Sur la semaine, les obligations de bonne qualité et à haut rendement ont affiché des performances stables. Depuis le début de l'année, les deux segments sont en hausse de respectivement +3,1% et +5,7%.
GLOSSAIRE
- Les titres « Investment Grade » désignent des titres obligataires émis par des entreprises dont le risque de défaut de paiement varie de très faible (remboursement presque certain) à modéré. Ils correspondent à une échelle de notation allant de AAA à BBB- (notation Standard&Poor's).
- Les titres « High Yield » sont des obligations d'entreprises présentant un risque de défaut supérieur aux obligations Investment Grade (ou catégorie investissement) et offrant en contrepartie un coupon plus élevé.
- La dette senior bénéficie de garanties spécifiques. Son remboursement se fait prioritairement par rapport aux autres dettes, dites dettes subordonnées.
- La dette est dite subordonnée lorsque son remboursement dépend du remboursement initial des autres créanciers.
- Tier 2 / Tier 3 : segment de la dette subordonnée.
- La duration correspond à la durée de vie moyenne d'une obligation actualisée de tous les flux (intérêt et capital).
- Le spread désigne l'écart entre le taux de rentabilité actuariel d'une obligation et celui d'un emprunt sans risque de même maturité.
- Les valeurs dites «Value » sont considérées comme sous-évaluées.
- EBITDA est l'acronyme de Earnings before Interest, Taxes, Depreciation, and Amortization (en français : résultat d'exploitation avant intérêts, impôts et amortissement). Il mesure donc la création de richesse avant toute charge calculée. Il trouve son équivalent français en l'EBE (Excédent brut d'exploitation).
- Le terme "Quantitative Easing" désigne un type de politique monétaire dit non conventionnel auquel peuvent avoir recours les banques centrales dans des circonstances économiques exceptionnelles.
- Un « stress test » est une techniques destinée à évaluer la résistance d'institutions financières.
- L'indice PMI, pour "Purchasing Manager's Index" (indice des directeurs des achats), est un indicateur permettant de connaître l'état économique d'un secteur.
- Coco (contingent convertible bonds) : format de dette subordonnée.
- Mortgage : une hypothèque est un instrument financier de garantie d'une dette.

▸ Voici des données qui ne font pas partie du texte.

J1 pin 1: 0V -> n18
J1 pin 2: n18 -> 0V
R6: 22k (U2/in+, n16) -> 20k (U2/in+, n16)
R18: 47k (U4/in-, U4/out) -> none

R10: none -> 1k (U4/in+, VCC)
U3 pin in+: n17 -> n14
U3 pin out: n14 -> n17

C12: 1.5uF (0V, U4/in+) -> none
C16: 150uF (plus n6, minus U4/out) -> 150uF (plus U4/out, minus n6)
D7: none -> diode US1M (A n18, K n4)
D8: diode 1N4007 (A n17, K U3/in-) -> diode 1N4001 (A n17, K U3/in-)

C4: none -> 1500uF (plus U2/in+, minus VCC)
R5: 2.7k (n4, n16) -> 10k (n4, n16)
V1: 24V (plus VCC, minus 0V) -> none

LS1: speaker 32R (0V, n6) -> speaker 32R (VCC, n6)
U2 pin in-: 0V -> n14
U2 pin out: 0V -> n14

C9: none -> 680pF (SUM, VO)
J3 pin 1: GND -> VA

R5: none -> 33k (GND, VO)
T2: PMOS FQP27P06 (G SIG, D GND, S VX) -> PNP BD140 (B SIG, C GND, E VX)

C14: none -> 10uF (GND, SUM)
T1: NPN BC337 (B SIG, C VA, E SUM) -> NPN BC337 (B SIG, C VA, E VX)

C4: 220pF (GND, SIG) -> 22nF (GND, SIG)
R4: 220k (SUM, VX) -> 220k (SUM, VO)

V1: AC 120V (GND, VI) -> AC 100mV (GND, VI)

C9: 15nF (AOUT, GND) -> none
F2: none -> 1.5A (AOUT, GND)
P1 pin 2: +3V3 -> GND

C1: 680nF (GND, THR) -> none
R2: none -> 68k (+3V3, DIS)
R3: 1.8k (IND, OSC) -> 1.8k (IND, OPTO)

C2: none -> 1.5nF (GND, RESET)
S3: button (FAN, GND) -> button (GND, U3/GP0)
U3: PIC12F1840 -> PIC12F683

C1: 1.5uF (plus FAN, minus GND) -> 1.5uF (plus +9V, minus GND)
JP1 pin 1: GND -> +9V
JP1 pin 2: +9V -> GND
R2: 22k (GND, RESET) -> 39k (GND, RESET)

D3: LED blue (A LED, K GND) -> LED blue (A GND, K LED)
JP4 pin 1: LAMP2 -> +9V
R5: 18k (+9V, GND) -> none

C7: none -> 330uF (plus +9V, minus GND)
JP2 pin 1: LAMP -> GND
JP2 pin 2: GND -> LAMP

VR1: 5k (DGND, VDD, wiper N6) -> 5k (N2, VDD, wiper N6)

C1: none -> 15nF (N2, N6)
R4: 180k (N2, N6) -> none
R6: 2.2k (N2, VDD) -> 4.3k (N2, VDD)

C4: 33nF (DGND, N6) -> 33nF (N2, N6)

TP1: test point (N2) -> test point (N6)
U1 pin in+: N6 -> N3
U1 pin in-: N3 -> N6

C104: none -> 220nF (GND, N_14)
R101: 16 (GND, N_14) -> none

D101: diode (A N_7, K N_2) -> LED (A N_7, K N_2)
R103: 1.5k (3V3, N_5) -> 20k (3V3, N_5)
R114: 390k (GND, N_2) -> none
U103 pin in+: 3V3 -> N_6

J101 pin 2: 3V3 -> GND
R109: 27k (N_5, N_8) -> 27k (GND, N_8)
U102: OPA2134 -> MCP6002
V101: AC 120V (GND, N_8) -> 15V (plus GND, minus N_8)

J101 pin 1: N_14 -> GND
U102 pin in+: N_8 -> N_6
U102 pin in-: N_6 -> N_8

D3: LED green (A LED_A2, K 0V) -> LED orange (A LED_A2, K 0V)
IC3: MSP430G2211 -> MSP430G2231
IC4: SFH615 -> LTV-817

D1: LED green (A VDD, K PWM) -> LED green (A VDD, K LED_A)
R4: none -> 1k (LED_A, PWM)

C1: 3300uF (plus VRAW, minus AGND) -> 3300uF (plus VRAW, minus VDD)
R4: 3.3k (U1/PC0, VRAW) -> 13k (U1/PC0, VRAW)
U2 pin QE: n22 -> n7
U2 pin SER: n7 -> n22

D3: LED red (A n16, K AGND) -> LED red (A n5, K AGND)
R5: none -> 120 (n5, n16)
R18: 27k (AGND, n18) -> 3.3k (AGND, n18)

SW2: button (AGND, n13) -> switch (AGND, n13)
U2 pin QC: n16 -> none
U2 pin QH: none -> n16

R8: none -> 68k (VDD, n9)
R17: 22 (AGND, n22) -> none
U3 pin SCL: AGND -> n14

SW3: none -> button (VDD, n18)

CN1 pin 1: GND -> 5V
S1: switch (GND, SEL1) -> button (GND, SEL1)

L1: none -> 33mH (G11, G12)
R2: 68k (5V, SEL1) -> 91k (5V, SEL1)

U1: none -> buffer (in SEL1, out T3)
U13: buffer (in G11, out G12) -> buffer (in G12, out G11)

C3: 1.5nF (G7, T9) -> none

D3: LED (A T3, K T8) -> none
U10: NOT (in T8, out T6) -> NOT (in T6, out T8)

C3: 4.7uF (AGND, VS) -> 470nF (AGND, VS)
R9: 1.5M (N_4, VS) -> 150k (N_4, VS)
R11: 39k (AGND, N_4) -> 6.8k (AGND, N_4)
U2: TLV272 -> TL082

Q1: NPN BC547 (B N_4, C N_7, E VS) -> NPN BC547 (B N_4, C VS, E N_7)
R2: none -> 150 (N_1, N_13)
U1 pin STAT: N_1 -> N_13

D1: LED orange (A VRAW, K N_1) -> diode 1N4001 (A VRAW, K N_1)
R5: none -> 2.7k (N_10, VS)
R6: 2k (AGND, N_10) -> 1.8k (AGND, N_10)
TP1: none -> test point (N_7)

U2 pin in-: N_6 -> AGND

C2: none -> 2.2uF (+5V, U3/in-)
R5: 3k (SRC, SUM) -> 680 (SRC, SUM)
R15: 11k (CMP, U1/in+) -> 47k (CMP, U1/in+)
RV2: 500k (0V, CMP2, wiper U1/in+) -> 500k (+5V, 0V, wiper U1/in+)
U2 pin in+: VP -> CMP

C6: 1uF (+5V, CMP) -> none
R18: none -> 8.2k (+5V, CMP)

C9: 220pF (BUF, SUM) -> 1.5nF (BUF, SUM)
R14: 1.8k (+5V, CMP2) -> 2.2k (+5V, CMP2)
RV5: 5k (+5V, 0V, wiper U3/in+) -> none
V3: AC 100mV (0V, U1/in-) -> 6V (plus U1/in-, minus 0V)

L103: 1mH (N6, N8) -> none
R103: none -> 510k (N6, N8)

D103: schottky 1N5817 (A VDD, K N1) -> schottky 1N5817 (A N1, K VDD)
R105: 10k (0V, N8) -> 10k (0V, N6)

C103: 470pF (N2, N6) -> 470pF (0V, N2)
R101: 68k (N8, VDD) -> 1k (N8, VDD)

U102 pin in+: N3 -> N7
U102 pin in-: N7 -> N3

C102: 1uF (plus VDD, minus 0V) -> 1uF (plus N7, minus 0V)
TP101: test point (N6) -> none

- Les AT1 font partie d'une famille de titres de capital bancaire connus sous le nom de convertibles contingents ou «Cocos». Convertibles parce qu'elles peuvent être converties d'obligations en actions (ou dépréciées entièrement) et contingentes parce que cette conversion ne se produit que si certaines conditions sont remplies, comme la solidité du capital de la banque émettrice tombant en dessous d'un seuil de déclenchement prédéterminé.
A propos d'Edmond de Rothschild AM
Maison d'investissement de convictions fondée sur l'idée que la richesse doit servir à construire demain, Edmond de Rothschild est spécialisé dans la Banque Privée et la Gestion d'actifs. Au service d'une clientèle internationale de familles, d'entrepreneurs et d'investisseurs institutionnels, le Groupe est également présent dans les métiers de Corporate Finance, de Private Equity, de l'Immobilier, de la Dette d'infrastructure et de Fund Services.
Son caractère résolument familial confère à Edmond de Rothschild l'indépendance nécessaire pour proposer des stratégies audacieuses et des investissements de long terme, ancrés dans l'économie réelle.
Créé en 1953, le Groupe gère 163 milliards d'euros d'actifs sous gestion et compte 2 600 collaborateurs et 29 implantations dans le monde.